WORKING DATA =
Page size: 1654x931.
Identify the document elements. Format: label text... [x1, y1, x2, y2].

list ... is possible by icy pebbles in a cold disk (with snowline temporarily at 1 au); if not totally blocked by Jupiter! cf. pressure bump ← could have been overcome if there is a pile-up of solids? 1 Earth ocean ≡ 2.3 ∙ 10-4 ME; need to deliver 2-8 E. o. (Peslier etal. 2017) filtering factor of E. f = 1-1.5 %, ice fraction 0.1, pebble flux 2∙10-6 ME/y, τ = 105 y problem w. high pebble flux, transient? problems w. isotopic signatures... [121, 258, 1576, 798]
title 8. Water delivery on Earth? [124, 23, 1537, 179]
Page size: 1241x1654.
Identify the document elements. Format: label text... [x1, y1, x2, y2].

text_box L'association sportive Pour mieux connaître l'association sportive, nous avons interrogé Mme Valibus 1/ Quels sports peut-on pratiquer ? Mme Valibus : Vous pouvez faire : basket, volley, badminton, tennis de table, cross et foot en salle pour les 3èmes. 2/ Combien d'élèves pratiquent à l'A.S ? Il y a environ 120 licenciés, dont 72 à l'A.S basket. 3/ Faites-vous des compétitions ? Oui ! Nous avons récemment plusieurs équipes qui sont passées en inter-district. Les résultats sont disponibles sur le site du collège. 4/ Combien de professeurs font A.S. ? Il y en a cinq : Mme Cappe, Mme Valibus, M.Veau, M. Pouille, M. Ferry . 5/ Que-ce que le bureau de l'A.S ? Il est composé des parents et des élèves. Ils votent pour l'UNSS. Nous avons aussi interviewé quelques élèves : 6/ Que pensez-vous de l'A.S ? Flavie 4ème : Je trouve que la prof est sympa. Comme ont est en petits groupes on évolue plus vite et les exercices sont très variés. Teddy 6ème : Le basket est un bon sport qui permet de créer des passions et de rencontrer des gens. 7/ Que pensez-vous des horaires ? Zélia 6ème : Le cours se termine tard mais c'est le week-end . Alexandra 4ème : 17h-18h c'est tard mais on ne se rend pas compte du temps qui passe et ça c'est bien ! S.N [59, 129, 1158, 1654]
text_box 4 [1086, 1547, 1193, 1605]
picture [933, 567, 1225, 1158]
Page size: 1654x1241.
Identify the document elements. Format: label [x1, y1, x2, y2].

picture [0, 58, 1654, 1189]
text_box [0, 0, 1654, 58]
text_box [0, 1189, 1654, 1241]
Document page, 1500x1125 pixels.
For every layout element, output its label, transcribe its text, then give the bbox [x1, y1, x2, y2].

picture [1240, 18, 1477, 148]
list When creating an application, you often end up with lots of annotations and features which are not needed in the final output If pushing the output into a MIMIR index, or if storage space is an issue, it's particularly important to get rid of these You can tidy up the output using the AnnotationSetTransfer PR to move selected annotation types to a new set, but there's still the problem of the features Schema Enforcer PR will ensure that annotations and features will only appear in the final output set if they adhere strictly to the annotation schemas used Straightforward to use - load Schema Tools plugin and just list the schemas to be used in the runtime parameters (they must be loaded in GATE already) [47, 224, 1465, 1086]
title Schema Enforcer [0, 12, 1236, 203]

AIM =
Give every line of the entries above as a JSON list of strings, one string per line, with blank lines left out.

CORRECT OUTPUT =
[
  "Page size: 1654x931.",
  "Identify the document elements. Format: label text... [x1, y1, x2, y2].",
  "list ... is possible by icy pebbles in a cold disk (with snowline temporarily at 1 au); if not totally blocked by Jupiter! cf. pressure bump ← could have been overcome if there is a pile-up of solids? 1 Earth ocean ≡ 2.3 ∙ 10-4 ME; need to deliver 2-8 E. o. (Peslier etal. 2017) filtering factor of E. f = 1-1.5 %, ice fraction 0.1, pebble flux 2∙10-6 ME/y, τ = 105 y problem w. high pebble flux, transient? problems w. isotopic signatures... [121, 258, 1576, 798]",
  "title 8. Water delivery on Earth? [124, 23, 1537, 179]",
  "Page size: 1241x1654.",
  "Identify the document elements. Format: label text... [x1, y1, x2, y2].",
  "text_box L'association sportive Pour mieux connaître l'association sportive, nous avons interrogé Mme Valibus 1/ Quels sports peut-on pratiquer ? Mme Valibus : Vous pouvez faire : basket, volley, badminton, tennis de table, cross et foot en salle pour les 3èmes. 2/ Combien d'élèves pratiquent à l'A.S ? Il y a environ 120 licenciés, dont 72 à l'A.S basket. 3/ Faites-vous des compétitions ? Oui ! Nous avons récemment plusieurs équipes qui sont passées en inter-district. Les résultats sont disponibles sur le site du collège. 4/ Combien de professeurs font A.S. ? Il y en a cinq : Mme Cappe, Mme Valibus, M.Veau, M. Pouille, M. Ferry . 5/ Que-ce que le bureau de l'A.S ? Il est composé des parents et des élèves. Ils votent pour l'UNSS. Nous avons aussi interviewé quelques élèves : 6/ Que pensez-vous de l'A.S ? Flavie 4ème : Je trouve que la prof est sympa. Comme ont est en petits groupes on évolue plus vite et les exercices sont très variés. Teddy 6ème : Le basket est un bon sport qui permet de créer des passions et de rencontrer des gens. 7/ Que pensez-vous des horaires ? Zélia 6ème : Le cours se termine tard mais c'est le week-end . Alexandra 4ème : 17h-18h c'est tard mais on ne se rend pas compte du temps qui passe et ça c'est bien ! S.N [59, 129, 1158, 1654]",
  "text_box 4 [1086, 1547, 1193, 1605]",
  "picture [933, 567, 1225, 1158]",
  "Page size: 1654x1241.",
  "Identify the document elements. Format: label [x1, y1, x2, y2].",
  "picture [0, 58, 1654, 1189]",
  "text_box [0, 0, 1654, 58]",
  "text_box [0, 1189, 1654, 1241]",
  "Document page, 1500x1125 pixels.",
  "For every layout element, output its label, transcribe its text, then give the bbox [x1, y1, x2, y2].",
  "picture [1240, 18, 1477, 148]",
  "list When creating an application, you often end up with lots of annotations and features which are not needed in the final output If pushing the output into a MIMIR index, or if storage space is an issue, it's particularly important to get rid of these You can tidy up the output using the AnnotationSetTransfer PR to move selected annotation types to a new set, but there's still the problem of the features Schema Enforcer PR will ensure that annotations and features will only appear in the final output set if they adhere strictly to the annotation schemas used Straightforward to use - load Schema Tools plugin and just list the schemas to be used in the runtime parameters (they must be loaded in GATE already) [47, 224, 1465, 1086]",
  "title Schema Enforcer [0, 12, 1236, 203]"
]